* Action item:
Each line from the one containing "right shoulder: (25, 40)" to the end of the records should be copied exactly, and no other line.

Provided entries: Begin

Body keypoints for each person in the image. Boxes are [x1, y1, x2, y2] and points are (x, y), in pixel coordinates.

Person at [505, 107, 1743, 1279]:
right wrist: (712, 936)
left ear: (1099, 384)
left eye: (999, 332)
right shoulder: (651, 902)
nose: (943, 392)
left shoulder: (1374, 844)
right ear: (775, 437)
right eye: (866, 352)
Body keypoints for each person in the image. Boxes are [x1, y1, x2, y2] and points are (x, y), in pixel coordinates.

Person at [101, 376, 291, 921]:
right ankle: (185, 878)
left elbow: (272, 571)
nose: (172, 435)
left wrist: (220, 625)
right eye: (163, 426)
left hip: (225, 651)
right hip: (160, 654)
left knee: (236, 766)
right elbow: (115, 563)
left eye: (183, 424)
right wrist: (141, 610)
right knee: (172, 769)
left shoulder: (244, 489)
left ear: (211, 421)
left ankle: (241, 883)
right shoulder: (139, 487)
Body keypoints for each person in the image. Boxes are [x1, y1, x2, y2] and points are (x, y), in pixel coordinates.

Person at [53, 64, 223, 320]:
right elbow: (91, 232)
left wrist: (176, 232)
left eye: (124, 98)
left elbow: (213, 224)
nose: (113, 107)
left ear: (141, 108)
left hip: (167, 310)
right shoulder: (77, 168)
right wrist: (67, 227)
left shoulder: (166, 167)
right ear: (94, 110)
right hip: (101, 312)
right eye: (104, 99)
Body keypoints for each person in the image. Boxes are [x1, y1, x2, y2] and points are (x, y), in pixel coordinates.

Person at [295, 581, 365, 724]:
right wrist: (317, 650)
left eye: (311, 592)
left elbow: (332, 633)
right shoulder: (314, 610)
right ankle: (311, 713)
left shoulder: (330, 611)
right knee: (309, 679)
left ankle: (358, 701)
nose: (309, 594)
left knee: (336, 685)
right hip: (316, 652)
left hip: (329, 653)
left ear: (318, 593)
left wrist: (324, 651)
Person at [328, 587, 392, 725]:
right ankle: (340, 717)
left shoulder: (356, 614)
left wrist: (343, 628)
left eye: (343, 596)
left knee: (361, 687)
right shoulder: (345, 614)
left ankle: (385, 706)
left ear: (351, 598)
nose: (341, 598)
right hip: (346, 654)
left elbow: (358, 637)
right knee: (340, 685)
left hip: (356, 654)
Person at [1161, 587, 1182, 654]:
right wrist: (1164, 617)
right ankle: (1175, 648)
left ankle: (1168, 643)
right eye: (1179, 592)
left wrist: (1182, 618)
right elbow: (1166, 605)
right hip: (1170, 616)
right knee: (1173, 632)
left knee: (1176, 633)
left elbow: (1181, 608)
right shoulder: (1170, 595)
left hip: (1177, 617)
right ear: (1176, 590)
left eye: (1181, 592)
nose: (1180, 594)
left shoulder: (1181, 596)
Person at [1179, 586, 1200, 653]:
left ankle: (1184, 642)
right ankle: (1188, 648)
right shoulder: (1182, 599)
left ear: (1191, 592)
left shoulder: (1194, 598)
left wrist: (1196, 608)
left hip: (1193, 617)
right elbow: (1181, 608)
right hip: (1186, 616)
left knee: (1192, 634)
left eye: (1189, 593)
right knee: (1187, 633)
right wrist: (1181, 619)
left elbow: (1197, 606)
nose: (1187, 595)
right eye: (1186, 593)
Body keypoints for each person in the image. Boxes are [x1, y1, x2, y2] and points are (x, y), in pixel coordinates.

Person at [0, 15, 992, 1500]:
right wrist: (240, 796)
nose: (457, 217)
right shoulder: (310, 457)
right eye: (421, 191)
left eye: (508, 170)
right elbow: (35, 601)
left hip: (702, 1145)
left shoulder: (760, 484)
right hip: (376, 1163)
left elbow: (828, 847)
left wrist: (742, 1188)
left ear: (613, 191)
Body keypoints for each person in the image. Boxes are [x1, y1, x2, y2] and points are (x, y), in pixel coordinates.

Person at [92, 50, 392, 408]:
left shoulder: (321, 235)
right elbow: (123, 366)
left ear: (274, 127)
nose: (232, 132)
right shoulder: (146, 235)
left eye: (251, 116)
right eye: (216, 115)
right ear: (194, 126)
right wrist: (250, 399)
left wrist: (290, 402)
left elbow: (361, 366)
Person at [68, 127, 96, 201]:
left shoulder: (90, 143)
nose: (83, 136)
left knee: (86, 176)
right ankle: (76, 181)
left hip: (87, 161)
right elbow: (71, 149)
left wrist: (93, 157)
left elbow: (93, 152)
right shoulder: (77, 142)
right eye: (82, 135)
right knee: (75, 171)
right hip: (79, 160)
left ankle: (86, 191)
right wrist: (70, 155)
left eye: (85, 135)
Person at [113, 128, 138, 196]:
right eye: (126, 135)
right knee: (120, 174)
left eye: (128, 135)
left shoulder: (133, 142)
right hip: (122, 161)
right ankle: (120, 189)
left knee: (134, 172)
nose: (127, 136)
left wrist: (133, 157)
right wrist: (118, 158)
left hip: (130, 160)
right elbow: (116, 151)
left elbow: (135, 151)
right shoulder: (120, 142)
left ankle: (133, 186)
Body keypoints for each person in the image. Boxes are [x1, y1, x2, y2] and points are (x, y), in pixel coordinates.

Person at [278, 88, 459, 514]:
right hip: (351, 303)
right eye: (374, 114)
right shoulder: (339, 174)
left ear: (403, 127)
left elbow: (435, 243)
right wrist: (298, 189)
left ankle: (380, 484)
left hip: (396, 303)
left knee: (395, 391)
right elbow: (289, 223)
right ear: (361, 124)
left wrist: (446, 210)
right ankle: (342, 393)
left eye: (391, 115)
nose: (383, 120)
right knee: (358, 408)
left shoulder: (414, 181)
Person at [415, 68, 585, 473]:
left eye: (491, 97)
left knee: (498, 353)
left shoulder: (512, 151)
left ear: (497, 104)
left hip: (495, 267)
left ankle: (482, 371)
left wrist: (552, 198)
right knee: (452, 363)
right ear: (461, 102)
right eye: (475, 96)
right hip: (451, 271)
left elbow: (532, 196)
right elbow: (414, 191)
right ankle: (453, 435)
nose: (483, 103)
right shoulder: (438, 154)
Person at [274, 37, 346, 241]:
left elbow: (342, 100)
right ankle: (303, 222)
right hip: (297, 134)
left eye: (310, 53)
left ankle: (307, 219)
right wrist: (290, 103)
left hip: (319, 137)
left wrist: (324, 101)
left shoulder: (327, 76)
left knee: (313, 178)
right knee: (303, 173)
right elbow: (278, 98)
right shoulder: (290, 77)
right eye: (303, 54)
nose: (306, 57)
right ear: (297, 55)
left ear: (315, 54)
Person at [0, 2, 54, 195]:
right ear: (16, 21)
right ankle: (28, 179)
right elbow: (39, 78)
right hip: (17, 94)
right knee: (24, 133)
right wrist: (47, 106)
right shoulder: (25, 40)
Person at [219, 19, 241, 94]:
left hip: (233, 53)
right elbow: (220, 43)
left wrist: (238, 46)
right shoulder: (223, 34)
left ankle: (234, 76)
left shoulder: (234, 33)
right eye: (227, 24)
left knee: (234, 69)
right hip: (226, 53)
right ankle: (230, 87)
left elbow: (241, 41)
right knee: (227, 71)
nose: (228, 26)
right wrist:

Provided entries: End

* Response below:
right shoulder: (25, 40)
Person at [219, 19, 241, 94]:
left hip: (233, 53)
right elbow: (220, 43)
left wrist: (238, 46)
right shoulder: (223, 34)
left ankle: (234, 76)
left shoulder: (234, 33)
right eye: (227, 24)
left knee: (234, 69)
right hip: (226, 53)
right ankle: (230, 87)
left elbow: (241, 41)
right knee: (227, 71)
nose: (228, 26)
right wrist:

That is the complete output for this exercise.